Problem statement → Find every line below with the word "font" in it, and copy each one.

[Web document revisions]
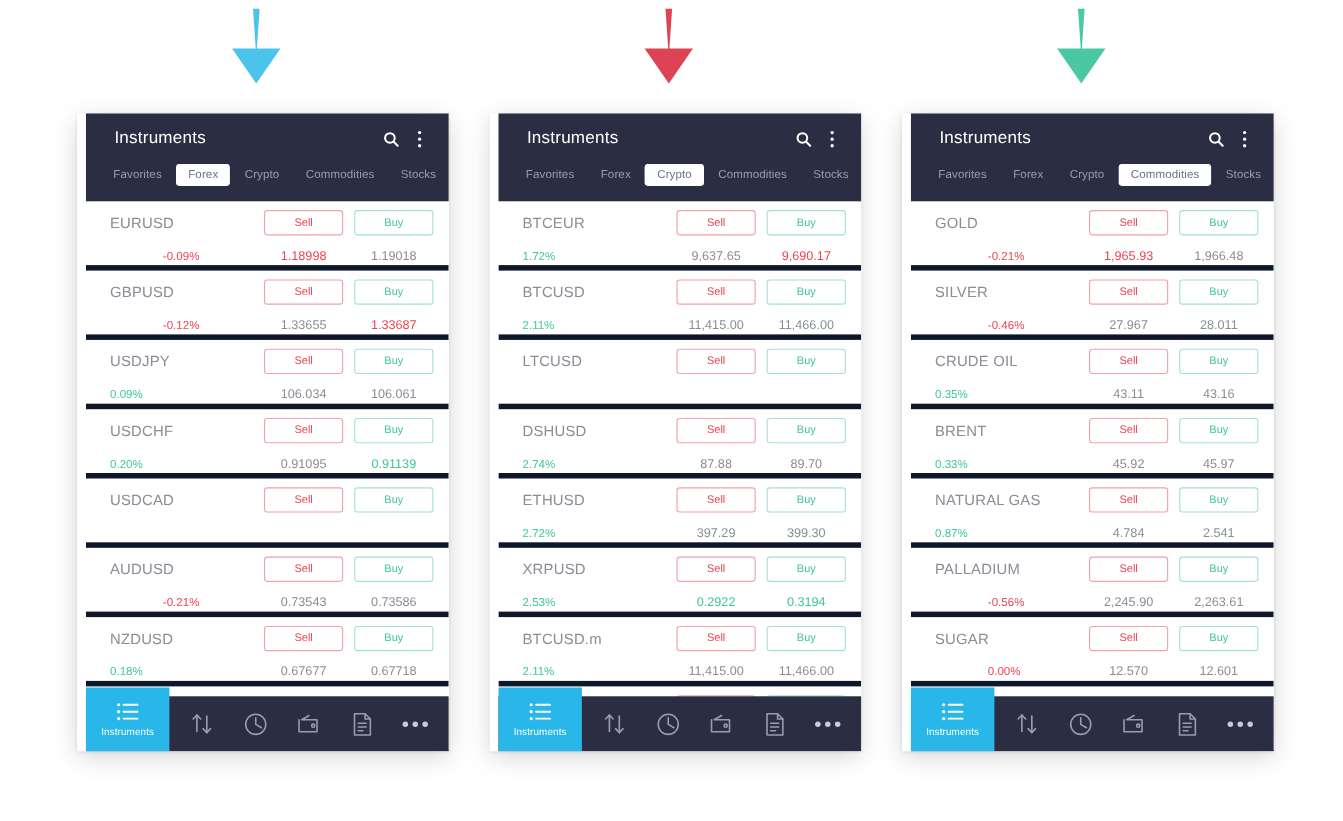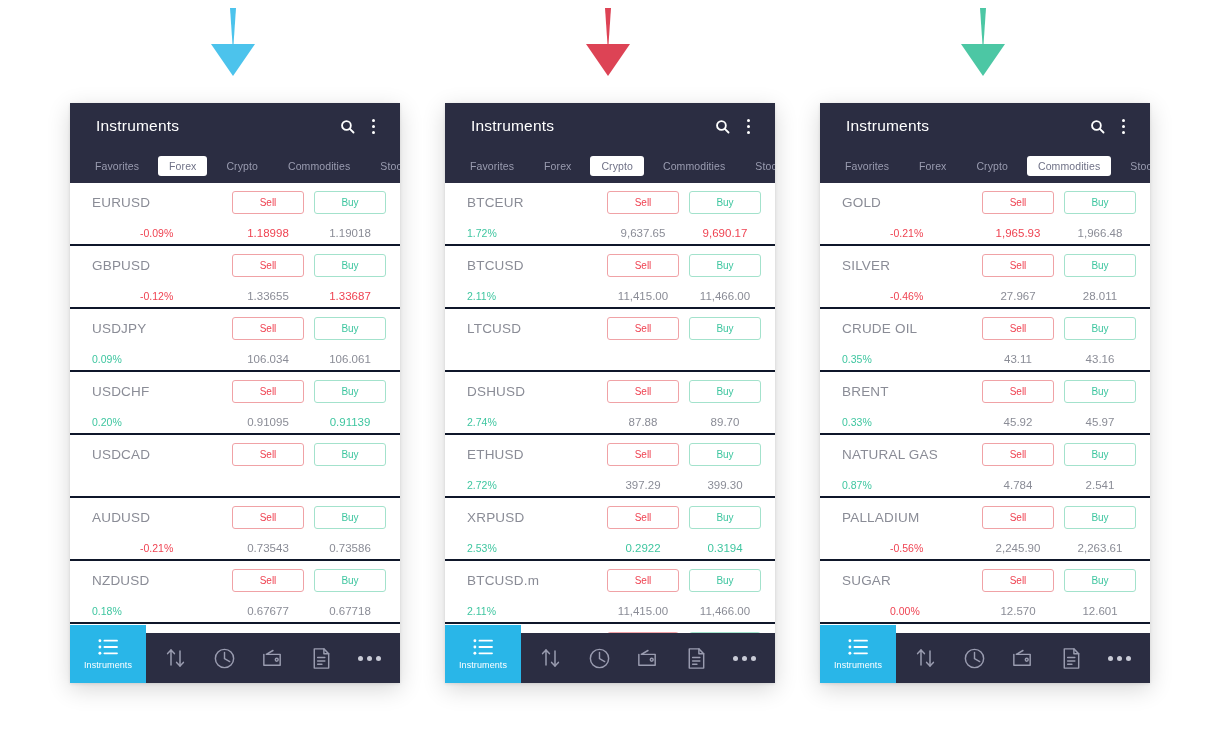--- a/index.html
+++ b/index.html
@@ -29,20 +29,21 @@
     border-top:32px solid currentColor;
   }
 
   
   .phone{
     position:absolute;
     width:330px;height:580px;
     background:#ffffff;
     box-shadow:0 6px 22px rgba(0,0,0,.16), 0 1px 3px rgba(0,0,0,.10);
     overflow:hidden;
+    padding-left:8px;
   }
   .app{position:relative;width:100%;height:100%;overflow:hidden;}
 
   
   .hdr{
     background:#2b2d42;
     height:80px;
     position:relative;
   }
   .hdr-top{
@@ -54,40 +55,40 @@
     flex:1;
   }
   .ico-btn{
     width:26px;height:26px;display:flex;align-items:center;justify-content:center;
     color:#ffffff;
   }
   .dots-v{display:flex;flex-direction:column;gap:3px;align-items:center;}
   .dots-v i{display:block;width:3px;height:3px;border-radius:50%;background:#fff;}
 
   .tabs{
-    height:34px;display:flex;align-items:center;
-    padding-left:14px;gap:8px;
+    height:34px;display:flex;align-items:flex-start;
+    padding-left:14px;gap:2px;
     overflow:hidden;white-space:nowrap;
   }
   .tab{
     font-size:10.5px;color:#9a9cb0;
     padding:4px 11px;border-radius:3px;
     letter-spacing:.1px;
   }
   .tab.active{background:#ffffff;color:#6f7186;}
 
   
   .list{
     background:#fff;
     height:500px;
     overflow:hidden;
   }
   .row{
     height:63px;
-    border-bottom:2px solid #0f172a;
+    border-bottom:5px solid #0f172a;
     position:relative;
     padding:0 14px 0 22px;
     box-sizing:border-box;
   }
   .row-top{
     display:flex;align-items:center;
     height:38px;
   }
   .sym{
     font-size:13.5px;color:#8a8c96;flex:1;letter-spacing:.2px;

Result →
     font-size:10.5px;color:#9a9cb0;
     font-size:13.5px;color:#8a8c96;flex:1;letter-spacing:.2px;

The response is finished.